According to Blooomberg News, I may be out of luck. The tickets will be scooped up fast when they go on sale Saturday at 8 a.m. to Amex cardholders.

(Yes, I know, what would the recently departed Karl Malden have thought. He warned me. I have no excuse.)

If there are any left over, they'll be available to the general public on July 25. But it doesn't look promising.

“I don’t think there will be a ticket available by the end of next week, and I’m being a little conservative,” said Scott Mallalieu, president of Group Sales Box Office, a Broadway ticket agency.

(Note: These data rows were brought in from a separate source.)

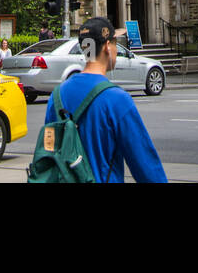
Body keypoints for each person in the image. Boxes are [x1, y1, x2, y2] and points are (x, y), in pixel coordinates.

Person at [42, 16, 167, 183]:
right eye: (115, 43)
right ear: (108, 47)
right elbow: (146, 165)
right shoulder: (117, 99)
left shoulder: (57, 96)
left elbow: (48, 151)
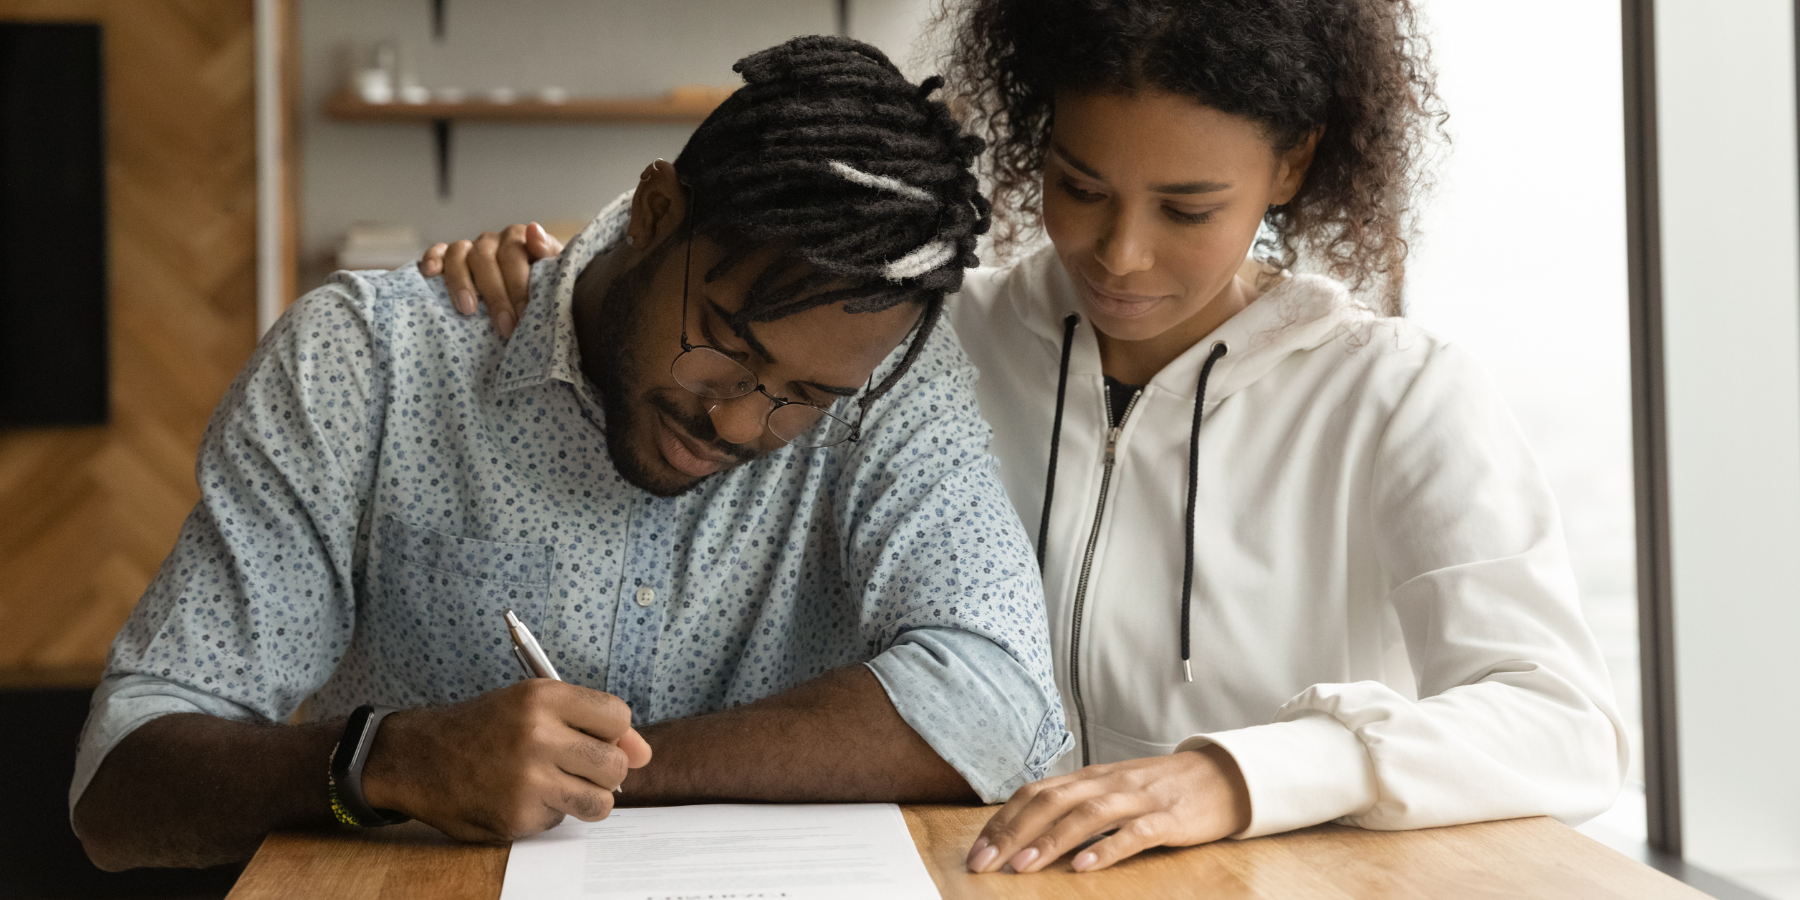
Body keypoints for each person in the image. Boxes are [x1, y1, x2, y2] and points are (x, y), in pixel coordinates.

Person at [442, 0, 1629, 878]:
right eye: (1080, 184)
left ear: (1294, 164)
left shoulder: (1398, 396)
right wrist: (567, 271)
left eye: (1187, 209)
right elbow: (724, 270)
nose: (1118, 254)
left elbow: (1562, 725)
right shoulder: (936, 338)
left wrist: (1238, 774)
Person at [69, 36, 1072, 872]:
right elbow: (120, 791)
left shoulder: (889, 381)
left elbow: (992, 703)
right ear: (655, 213)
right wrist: (384, 762)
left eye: (804, 397)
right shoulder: (367, 363)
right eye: (726, 341)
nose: (739, 422)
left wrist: (614, 770)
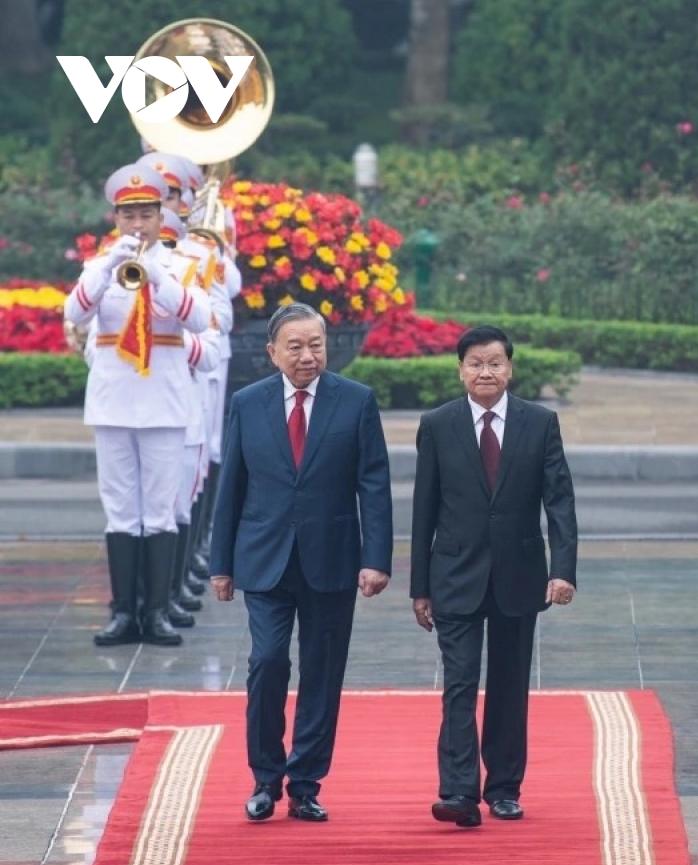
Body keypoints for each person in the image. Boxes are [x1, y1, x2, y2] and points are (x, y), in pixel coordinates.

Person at [209, 302, 393, 823]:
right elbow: (232, 489)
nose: (307, 355)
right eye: (295, 346)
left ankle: (306, 783)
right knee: (266, 662)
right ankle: (265, 778)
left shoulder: (355, 402)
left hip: (332, 558)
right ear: (272, 352)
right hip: (264, 560)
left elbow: (373, 485)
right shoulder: (247, 403)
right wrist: (221, 564)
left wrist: (376, 559)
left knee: (322, 672)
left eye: (316, 344)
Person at [410, 325, 578, 828]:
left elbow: (560, 501)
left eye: (495, 363)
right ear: (460, 370)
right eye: (476, 364)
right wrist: (420, 587)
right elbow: (424, 511)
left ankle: (504, 788)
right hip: (455, 576)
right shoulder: (438, 424)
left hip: (519, 576)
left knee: (509, 686)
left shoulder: (539, 423)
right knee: (459, 684)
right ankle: (459, 793)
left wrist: (563, 570)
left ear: (510, 368)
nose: (486, 372)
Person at [66, 162, 213, 647]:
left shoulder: (181, 266)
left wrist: (157, 276)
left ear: (160, 215)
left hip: (164, 405)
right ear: (116, 219)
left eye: (147, 214)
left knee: (161, 510)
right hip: (112, 404)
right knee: (121, 510)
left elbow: (200, 319)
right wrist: (111, 265)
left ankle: (157, 612)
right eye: (129, 216)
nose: (138, 225)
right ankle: (123, 612)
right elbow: (75, 312)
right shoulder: (100, 266)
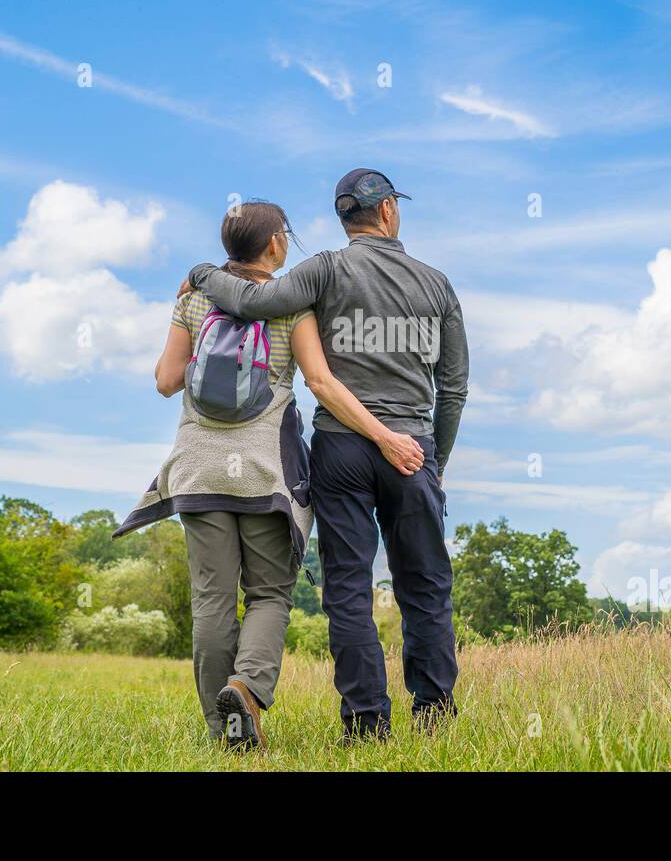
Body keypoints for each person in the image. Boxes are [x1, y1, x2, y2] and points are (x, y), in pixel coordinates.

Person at [181, 170, 469, 741]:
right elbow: (454, 387)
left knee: (346, 587)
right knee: (426, 585)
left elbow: (251, 299)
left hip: (339, 447)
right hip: (412, 445)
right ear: (387, 211)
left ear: (346, 218)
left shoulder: (325, 270)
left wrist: (200, 273)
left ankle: (365, 722)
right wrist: (435, 459)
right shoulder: (437, 285)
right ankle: (434, 715)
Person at [126, 199, 424, 751]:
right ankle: (247, 687)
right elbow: (322, 382)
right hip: (267, 477)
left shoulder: (194, 300)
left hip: (197, 471)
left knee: (212, 601)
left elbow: (166, 381)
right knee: (268, 595)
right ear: (275, 246)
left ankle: (224, 733)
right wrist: (384, 436)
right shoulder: (294, 308)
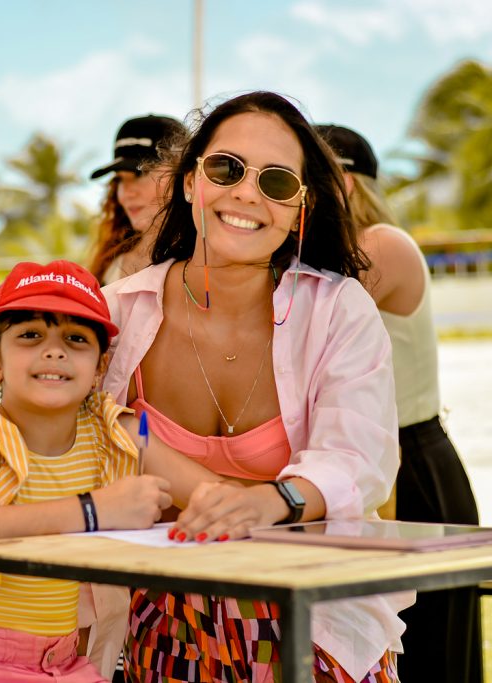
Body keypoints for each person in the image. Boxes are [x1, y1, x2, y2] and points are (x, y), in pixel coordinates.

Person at [101, 91, 411, 682]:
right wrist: (198, 479)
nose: (246, 192)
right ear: (191, 183)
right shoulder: (120, 312)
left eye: (275, 181)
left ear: (302, 207)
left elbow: (361, 458)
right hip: (164, 627)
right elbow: (91, 427)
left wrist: (268, 501)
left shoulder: (338, 309)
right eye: (226, 169)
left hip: (314, 624)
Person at [0, 260, 227, 683]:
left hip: (62, 661)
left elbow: (213, 492)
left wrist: (267, 502)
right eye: (30, 335)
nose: (53, 351)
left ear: (99, 367)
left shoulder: (115, 431)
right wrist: (94, 510)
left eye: (75, 339)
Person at [316, 124, 481, 683]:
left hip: (414, 469)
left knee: (434, 658)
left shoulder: (383, 244)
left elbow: (299, 317)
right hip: (378, 470)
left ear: (342, 180)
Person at [88, 114, 185, 284]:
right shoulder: (112, 264)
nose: (126, 193)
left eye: (141, 173)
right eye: (119, 179)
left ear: (185, 177)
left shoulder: (207, 261)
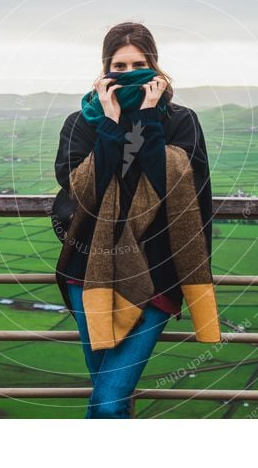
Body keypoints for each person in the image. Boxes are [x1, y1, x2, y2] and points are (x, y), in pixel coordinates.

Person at [51, 21, 220, 419]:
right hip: (88, 272)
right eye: (119, 66)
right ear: (105, 70)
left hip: (157, 274)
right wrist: (110, 122)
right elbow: (83, 188)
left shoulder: (180, 121)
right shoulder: (81, 124)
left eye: (138, 64)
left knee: (109, 403)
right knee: (106, 400)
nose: (129, 74)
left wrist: (145, 117)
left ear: (156, 68)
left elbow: (174, 180)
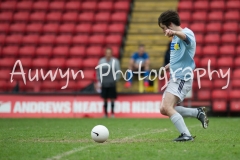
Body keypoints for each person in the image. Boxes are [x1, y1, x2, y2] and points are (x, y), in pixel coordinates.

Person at [158, 10, 209, 142]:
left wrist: (174, 32)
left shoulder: (186, 33)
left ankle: (186, 135)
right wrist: (168, 66)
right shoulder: (175, 38)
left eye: (164, 28)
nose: (164, 32)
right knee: (164, 109)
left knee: (167, 107)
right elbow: (181, 57)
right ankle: (197, 113)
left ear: (170, 24)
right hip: (175, 77)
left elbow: (186, 39)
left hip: (182, 78)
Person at [96, 47, 121, 118]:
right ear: (105, 53)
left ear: (111, 54)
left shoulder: (115, 61)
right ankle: (105, 114)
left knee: (112, 97)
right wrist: (100, 81)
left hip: (112, 83)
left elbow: (118, 72)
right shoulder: (101, 61)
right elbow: (98, 72)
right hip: (104, 83)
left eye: (109, 53)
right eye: (107, 53)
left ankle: (112, 113)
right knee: (105, 98)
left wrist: (115, 80)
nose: (108, 54)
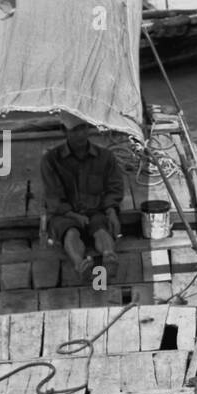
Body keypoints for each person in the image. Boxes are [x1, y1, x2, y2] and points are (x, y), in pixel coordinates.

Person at [41, 112, 124, 279]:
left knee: (101, 229)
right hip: (64, 215)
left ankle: (109, 256)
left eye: (84, 128)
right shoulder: (51, 160)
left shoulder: (105, 157)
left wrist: (111, 210)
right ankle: (80, 264)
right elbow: (53, 196)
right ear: (64, 131)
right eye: (75, 130)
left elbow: (114, 188)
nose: (81, 134)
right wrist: (73, 215)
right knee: (70, 232)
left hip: (95, 212)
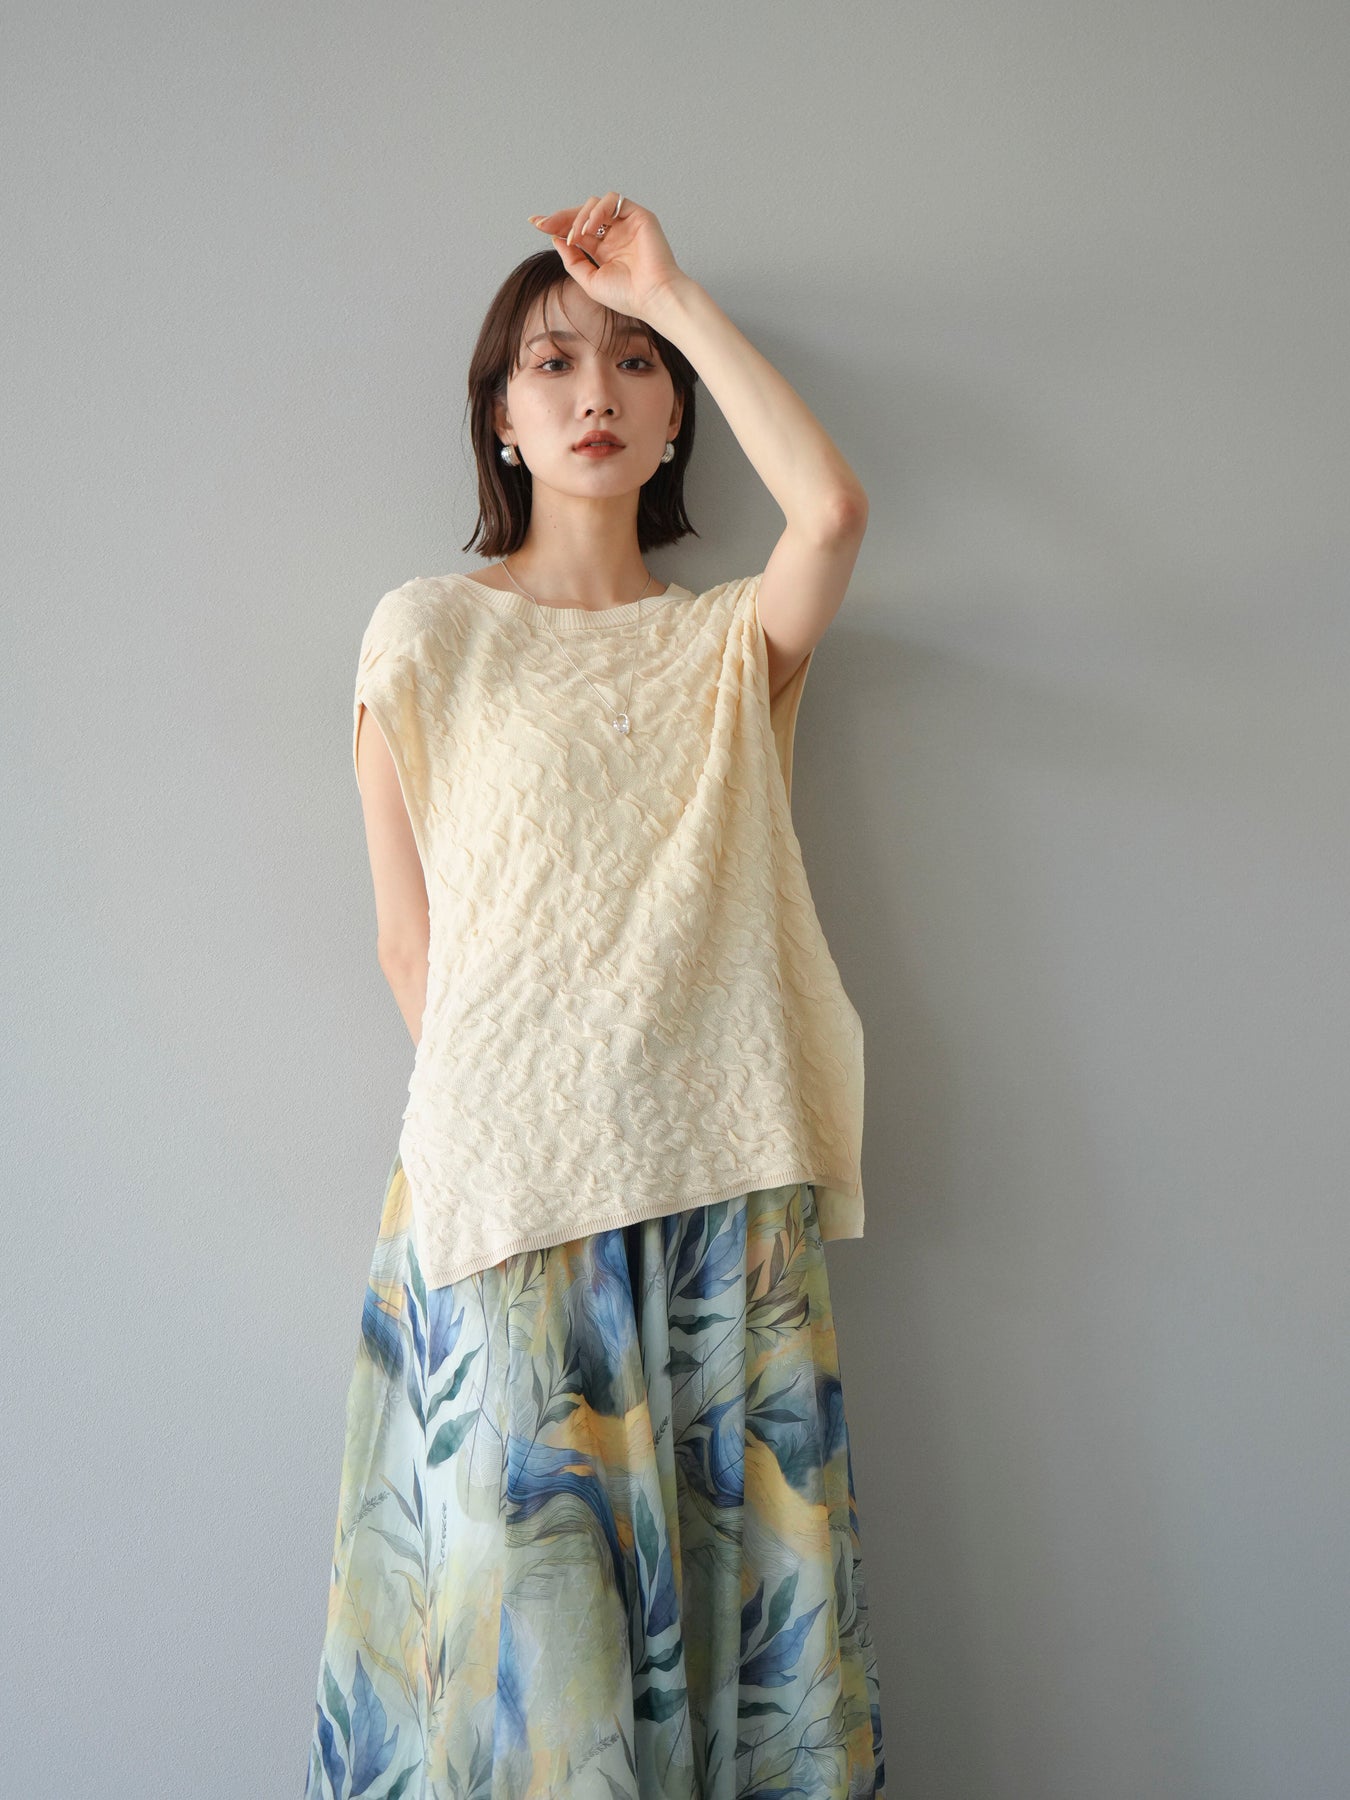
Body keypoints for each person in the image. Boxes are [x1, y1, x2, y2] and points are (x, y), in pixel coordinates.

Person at [303, 192, 886, 1800]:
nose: (595, 394)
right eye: (552, 363)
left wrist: (674, 294)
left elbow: (831, 513)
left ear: (674, 411)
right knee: (527, 1688)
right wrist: (535, 1138)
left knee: (744, 1642)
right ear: (498, 416)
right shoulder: (425, 633)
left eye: (632, 365)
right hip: (508, 1200)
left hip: (719, 1187)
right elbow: (407, 944)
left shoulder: (722, 645)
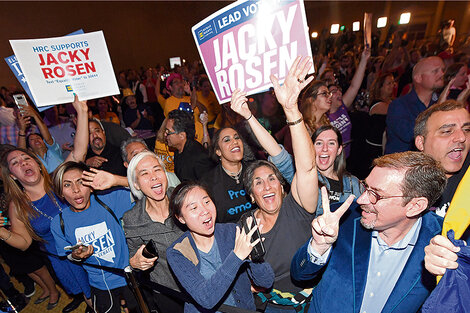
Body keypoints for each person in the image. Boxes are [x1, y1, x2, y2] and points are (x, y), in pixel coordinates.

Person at [291, 151, 447, 313]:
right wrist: (318, 247)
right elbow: (300, 275)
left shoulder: (443, 242)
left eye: (376, 195)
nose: (361, 199)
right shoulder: (341, 219)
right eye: (365, 187)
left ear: (415, 206)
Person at [241, 56, 319, 312]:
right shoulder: (245, 225)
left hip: (315, 304)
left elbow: (306, 168)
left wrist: (291, 109)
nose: (266, 186)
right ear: (252, 196)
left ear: (283, 187)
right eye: (258, 182)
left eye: (272, 179)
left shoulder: (297, 207)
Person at [0, 95, 91, 312]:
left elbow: (79, 152)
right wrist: (1, 231)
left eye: (26, 159)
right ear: (12, 176)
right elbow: (23, 243)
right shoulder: (18, 205)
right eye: (15, 163)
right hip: (64, 259)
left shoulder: (59, 179)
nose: (23, 163)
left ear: (38, 165)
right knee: (91, 298)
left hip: (91, 240)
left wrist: (83, 112)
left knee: (113, 291)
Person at [166, 181, 275, 313]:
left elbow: (266, 282)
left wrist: (255, 255)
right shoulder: (178, 252)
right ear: (181, 218)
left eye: (206, 202)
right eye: (194, 208)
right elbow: (206, 298)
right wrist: (237, 256)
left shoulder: (232, 231)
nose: (205, 211)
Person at [50, 161, 137, 313]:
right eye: (67, 185)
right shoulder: (59, 223)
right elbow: (67, 255)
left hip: (130, 275)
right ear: (60, 192)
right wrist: (76, 255)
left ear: (91, 185)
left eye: (81, 182)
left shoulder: (107, 199)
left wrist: (116, 180)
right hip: (100, 284)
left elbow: (144, 188)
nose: (76, 190)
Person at [123, 151, 185, 312]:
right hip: (168, 292)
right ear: (136, 184)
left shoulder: (184, 198)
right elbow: (134, 256)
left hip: (204, 282)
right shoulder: (132, 219)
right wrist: (135, 263)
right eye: (144, 173)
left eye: (157, 169)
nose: (154, 176)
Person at [414, 100, 470, 215]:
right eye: (447, 131)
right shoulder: (403, 185)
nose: (461, 137)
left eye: (467, 130)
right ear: (421, 142)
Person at [385, 56, 445, 154]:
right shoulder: (399, 105)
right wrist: (437, 109)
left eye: (443, 70)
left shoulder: (439, 101)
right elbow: (408, 135)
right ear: (418, 78)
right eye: (435, 71)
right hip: (401, 166)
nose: (442, 74)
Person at [327, 47, 370, 158]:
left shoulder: (342, 108)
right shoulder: (323, 117)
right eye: (334, 91)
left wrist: (364, 59)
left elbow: (354, 86)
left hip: (347, 159)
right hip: (332, 162)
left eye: (339, 90)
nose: (339, 93)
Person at [313, 125, 363, 216]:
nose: (324, 148)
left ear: (339, 150)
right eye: (319, 143)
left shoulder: (352, 183)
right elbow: (282, 160)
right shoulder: (302, 179)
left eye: (331, 143)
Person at [165, 109, 214, 182]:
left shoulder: (199, 157)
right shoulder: (178, 151)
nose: (165, 134)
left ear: (182, 135)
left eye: (168, 132)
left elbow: (208, 186)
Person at [17, 102, 64, 173]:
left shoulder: (53, 151)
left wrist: (35, 115)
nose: (36, 140)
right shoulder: (32, 160)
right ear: (30, 149)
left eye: (38, 138)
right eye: (32, 140)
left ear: (44, 143)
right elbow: (21, 153)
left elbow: (47, 137)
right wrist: (22, 130)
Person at [366, 73, 396, 163]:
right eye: (389, 83)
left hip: (386, 145)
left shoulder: (393, 101)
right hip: (375, 147)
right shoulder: (377, 104)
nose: (392, 85)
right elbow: (394, 111)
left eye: (393, 83)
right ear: (380, 87)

Actually, I'm betting he's engaging in a little hyperbole. I'm sure there'll be a few tickets available. And I only need one. Plus, I'm assuming for $301.50, I could always get a premium seat. Not that I would ever pay that much, of course. (Fingers crossed behind my back.)

Mallalieu went on to say that both men and women should be attracted to Keith Huff's two-character play. "These are two very sexy men, and male theatergoers will be attracted by the fact that it’s a drama about two cops."